---------- RAW RECORDS

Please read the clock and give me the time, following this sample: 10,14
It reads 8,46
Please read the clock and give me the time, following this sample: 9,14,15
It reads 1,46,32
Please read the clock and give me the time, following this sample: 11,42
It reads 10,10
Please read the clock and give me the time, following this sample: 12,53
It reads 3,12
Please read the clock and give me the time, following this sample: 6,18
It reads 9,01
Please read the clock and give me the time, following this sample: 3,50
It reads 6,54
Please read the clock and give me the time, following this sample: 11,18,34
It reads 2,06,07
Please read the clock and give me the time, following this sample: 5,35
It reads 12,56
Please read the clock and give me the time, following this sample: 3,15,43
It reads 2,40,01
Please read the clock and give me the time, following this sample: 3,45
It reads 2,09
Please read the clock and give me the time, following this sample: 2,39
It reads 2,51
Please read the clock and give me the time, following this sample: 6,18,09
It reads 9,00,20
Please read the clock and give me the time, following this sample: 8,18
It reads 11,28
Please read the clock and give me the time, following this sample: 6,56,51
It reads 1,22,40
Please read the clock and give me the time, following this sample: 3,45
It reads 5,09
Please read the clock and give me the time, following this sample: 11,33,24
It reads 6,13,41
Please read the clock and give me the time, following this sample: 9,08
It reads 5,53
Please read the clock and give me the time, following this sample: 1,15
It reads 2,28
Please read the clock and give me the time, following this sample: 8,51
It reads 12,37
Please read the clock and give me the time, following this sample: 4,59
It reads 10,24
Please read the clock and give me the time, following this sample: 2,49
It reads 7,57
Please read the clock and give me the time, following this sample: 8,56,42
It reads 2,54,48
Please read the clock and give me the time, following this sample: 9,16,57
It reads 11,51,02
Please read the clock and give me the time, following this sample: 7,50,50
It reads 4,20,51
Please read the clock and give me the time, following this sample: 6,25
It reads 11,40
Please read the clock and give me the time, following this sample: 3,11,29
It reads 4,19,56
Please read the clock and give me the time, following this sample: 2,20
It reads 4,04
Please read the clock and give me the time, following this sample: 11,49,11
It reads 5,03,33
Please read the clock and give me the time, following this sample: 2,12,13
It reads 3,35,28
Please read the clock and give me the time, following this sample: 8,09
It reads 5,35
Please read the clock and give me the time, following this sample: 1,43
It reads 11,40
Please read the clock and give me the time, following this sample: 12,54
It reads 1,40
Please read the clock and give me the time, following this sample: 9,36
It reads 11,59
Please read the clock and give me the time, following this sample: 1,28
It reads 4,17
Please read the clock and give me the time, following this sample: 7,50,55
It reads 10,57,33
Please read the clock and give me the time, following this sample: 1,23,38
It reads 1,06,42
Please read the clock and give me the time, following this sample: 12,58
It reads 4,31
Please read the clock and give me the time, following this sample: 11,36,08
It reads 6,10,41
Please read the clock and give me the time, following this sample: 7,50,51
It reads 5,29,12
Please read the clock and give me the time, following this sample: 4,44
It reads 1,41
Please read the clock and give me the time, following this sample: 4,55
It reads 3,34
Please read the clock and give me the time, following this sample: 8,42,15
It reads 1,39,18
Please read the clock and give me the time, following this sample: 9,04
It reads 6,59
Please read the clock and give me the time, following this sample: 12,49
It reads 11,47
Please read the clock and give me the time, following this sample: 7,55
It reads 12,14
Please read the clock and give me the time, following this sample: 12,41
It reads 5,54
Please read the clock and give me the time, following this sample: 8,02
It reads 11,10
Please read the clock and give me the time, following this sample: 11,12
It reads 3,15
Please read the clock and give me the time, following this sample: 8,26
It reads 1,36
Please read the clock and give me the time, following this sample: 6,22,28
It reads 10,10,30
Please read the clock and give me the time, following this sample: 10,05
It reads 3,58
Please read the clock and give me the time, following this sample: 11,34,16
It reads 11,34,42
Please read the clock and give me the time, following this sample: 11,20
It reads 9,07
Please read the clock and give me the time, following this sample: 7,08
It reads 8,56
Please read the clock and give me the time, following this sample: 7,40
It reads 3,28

--------------------

◆ SET PROBLEM
Recast the records above as a JSON list of strings, with one string for each line, omitting any blank lines and covering every record.

◆ FULL OUTPUT
[
  "Please read the clock and give me the time, following this sample: 10,14",
  "It reads 8,46",
  "Please read the clock and give me the time, following this sample: 9,14,15",
  "It reads 1,46,32",
  "Please read the clock and give me the time, following this sample: 11,42",
  "It reads 10,10",
  "Please read the clock and give me the time, following this sample: 12,53",
  "It reads 3,12",
  "Please read the clock and give me the time, following this sample: 6,18",
  "It reads 9,01",
  "Please read the clock and give me the time, following this sample: 3,50",
  "It reads 6,54",
  "Please read the clock and give me the time, following this sample: 11,18,34",
  "It reads 2,06,07",
  "Please read the clock and give me the time, following this sample: 5,35",
  "It reads 12,56",
  "Please read the clock and give me the time, following this sample: 3,15,43",
  "It reads 2,40,01",
  "Please read the clock and give me the time, following this sample: 3,45",
  "It reads 2,09",
  "Please read the clock and give me the time, following this sample: 2,39",
  "It reads 2,51",
  "Please read the clock and give me the time, following this sample: 6,18,09",
  "It reads 9,00,20",
  "Please read the clock and give me the time, following this sample: 8,18",
  "It reads 11,28",
  "Please read the clock and give me the time, following this sample: 6,56,51",
  "It reads 1,22,40",
  "Please read the clock and give me the time, following this sample: 3,45",
  "It reads 5,09",
  "Please read the clock and give me the time, following this sample: 11,33,24",
  "It reads 6,13,41",
  "Please read the clock and give me the time, following this sample: 9,08",
  "It reads 5,53",
  "Please read the clock and give me the time, following this sample: 1,15",
  "It reads 2,28",
  "Please read the clock and give me the time, following this sample: 8,51",
  "It reads 12,37",
  "Please read the clock and give me the time, following this sample: 4,59",
  "It reads 10,24",
  "Please read the clock and give me the time, following this sample: 2,49",
  "It reads 7,57",
  "Please read the clock and give me the time, following this sample: 8,56,42",
  "It reads 2,54,48",
  "Please read the clock and give me the time, following this sample: 9,16,57",
  "It reads 11,51,02",
  "Please read the clock and give me the time, following this sample: 7,50,50",
  "It reads 4,20,51",
  "Please read the clock and give me the time, following this sample: 6,25",
  "It reads 11,40",
  "Please read the clock and give me the time, following this sample: 3,11,29",
  "It reads 4,19,56",
  "Please read the clock and give me the time, following this sample: 2,20",
  "It reads 4,04",
  "Please read the clock and give me the time, following this sample: 11,49,11",
  "It reads 5,03,33",
  "Please read the clock and give me the time, following this sample: 2,12,13",
  "It reads 3,35,28",
  "Please read the clock and give me the time, following this sample: 8,09",
  "It reads 5,35",
  "Please read the clock and give me the time, following this sample: 1,43",
  "It reads 11,40",
  "Please read the clock and give me the time, following this sample: 12,54",
  "It reads 1,40",
  "Please read the clock and give me the time, following this sample: 9,36",
  "It reads 11,59",
  "Please read the clock and give me the time, following this sample: 1,28",
  "It reads 4,17",
  "Please read the clock and give me the time, following this sample: 7,50,55",
  "It reads 10,57,33",
  "Please read the clock and give me the time, following this sample: 1,23,38",
  "It reads 1,06,42",
  "Please read the clock and give me the time, following this sample: 12,58",
  "It reads 4,31",
  "Please read the clock and give me the time, following this sample: 11,36,08",
  "It reads 6,10,41",
  "Please read the clock and give me the time, following this sample: 7,50,51",
  "It reads 5,29,12",
  "Please read the clock and give me the time, following this sample: 4,44",
  "It reads 1,41",
  "Please read the clock and give me the time, following this sample: 4,55",
  "It reads 3,34",
  "Please read the clock and give me the time, following this sample: 8,42,15",
  "It reads 1,39,18",
  "Please read the clock and give me the time, following this sample: 9,04",
  "It reads 6,59",
  "Please read the clock and give me the time, following this sample: 12,49",
  "It reads 11,47",
  "Please read the clock and give me the time, following this sample: 7,55",
  "It reads 12,14",
  "Please read the clock and give me the time, following this sample: 12,41",
  "It reads 5,54",
  "Please read the clock and give me the time, following this sample: 8,02",
  "It reads 11,10",
  "Please read the clock and give me the time, following this sample: 11,12",
  "It reads 3,15",
  "Please read the clock and give me the time, following this sample: 8,26",
  "It reads 1,36",
  "Please read the clock and give me the time, following this sample: 6,22,28",
  "It reads 10,10,30",
  "Please read the clock and give me the time, following this sample: 10,05",
  "It reads 3,58",
  "Please read the clock and give me the time, following this sample: 11,34,16",
  "It reads 11,34,42",
  "Please read the clock and give me the time, following this sample: 11,20",
  "It reads 9,07",
  "Please read the clock and give me the time, following this sample: 7,08",
  "It reads 8,56",
  "Please read the clock and give me the time, following this sample: 7,40",
  "It reads 3,28"
]